I ask about this on another sight and didn't get a good answer to my question.
I have two Sumpter Valley locomotives #250 and #251.
#251 is the very first version and the sound has run-over (the sound plays on after the power has been turned off) because LGB put a capacitor system in it. 

#250 is the very last version and the sound does NOT have run-over because LGB did NOT put a capacitor system in it.

Has anyone made and installed a home grown capacitor system for LGB locomotive #250 that will cause the sound to play on for a few seconds after the power have been turned off?
How was it built? How was it installed? Where was it installed?

Thanks, James


----------



## pimanjc (Jan 2, 2008)

About two years ago, I built a set of caps to go in my sumpter valley. At the time, I wrote a detailed thread about it. I no longer remember all the details, but here are the three pictures I posted as part of the thread.

Stock LGB 65011










My capacitor unit.










The regulator.










Hope this helps.

Jim C.


----------



## SteveC (Jan 2, 2008)

Here ya' go Jim

LGB 65011 cap unit wiring diagram?[/b]


----------



## James Kuhns (Jan 12, 2008)

Jim C.

Did you install the system inside the locomotive?
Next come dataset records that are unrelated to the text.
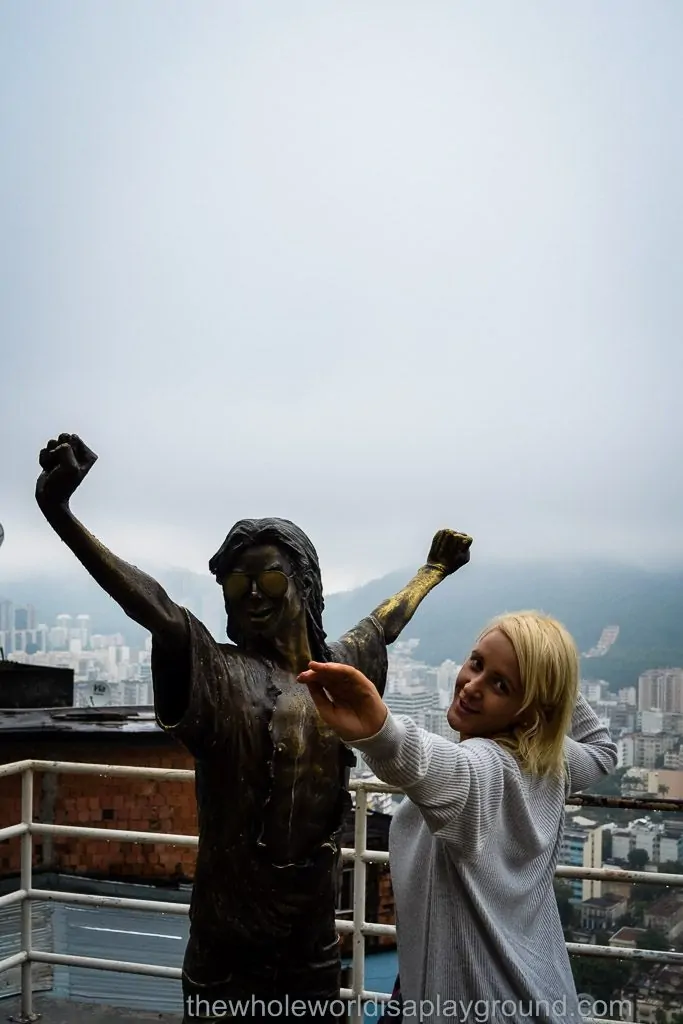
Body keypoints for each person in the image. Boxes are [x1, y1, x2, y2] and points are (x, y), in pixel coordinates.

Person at [35, 431, 473, 1023]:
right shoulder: (217, 671)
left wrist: (432, 570)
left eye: (266, 580)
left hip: (312, 936)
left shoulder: (339, 670)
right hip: (227, 937)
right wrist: (60, 514)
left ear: (304, 583)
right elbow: (156, 608)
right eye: (236, 586)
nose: (251, 597)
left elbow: (384, 623)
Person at [298, 609, 618, 1023]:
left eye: (501, 685)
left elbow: (443, 767)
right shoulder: (552, 761)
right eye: (477, 663)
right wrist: (544, 667)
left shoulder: (488, 768)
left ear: (528, 708)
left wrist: (380, 730)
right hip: (539, 994)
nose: (472, 686)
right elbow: (602, 749)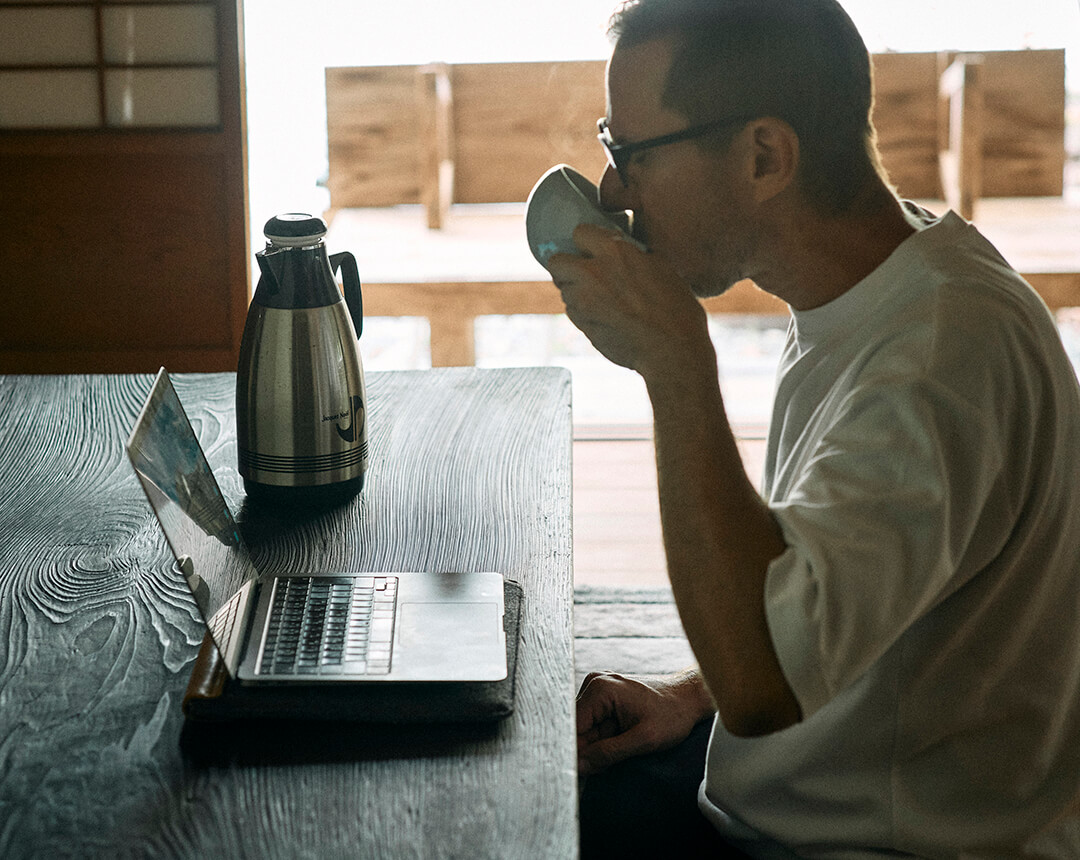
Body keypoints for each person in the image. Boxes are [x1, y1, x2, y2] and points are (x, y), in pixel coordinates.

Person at [547, 0, 1080, 856]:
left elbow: (765, 686)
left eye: (631, 154)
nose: (614, 190)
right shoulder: (887, 281)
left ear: (764, 155)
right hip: (796, 785)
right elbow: (842, 598)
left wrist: (676, 366)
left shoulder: (940, 361)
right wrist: (691, 696)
If so, is there any chance you remember how you or what you had to do to get to the loco?


James


----------



## Dan Pierce (Jan 2, 2008)

I have made this circuit and installed in in several of the 6500x sound units. Works great. 

If using DCC/MTS, you need a disconnect switch in order to reprogram the MTS controller. A switch is easier to get to than taking the engine apart. 
Remember that placing 4 10F caps in series gives 2.5F. 

Note that the 78xx regulators do have a current limiting circuit of 1 amp (some are .5 amp).


----------



## pimanjc (Jan 2, 2008)

James,
The cap unit was mounted inside the SV.
I was able to plug the JST type plug directly into the SV sound board. It also works well with the 6500x sound units. Sadly, I don't have pictures of the installation.
JimC.


----------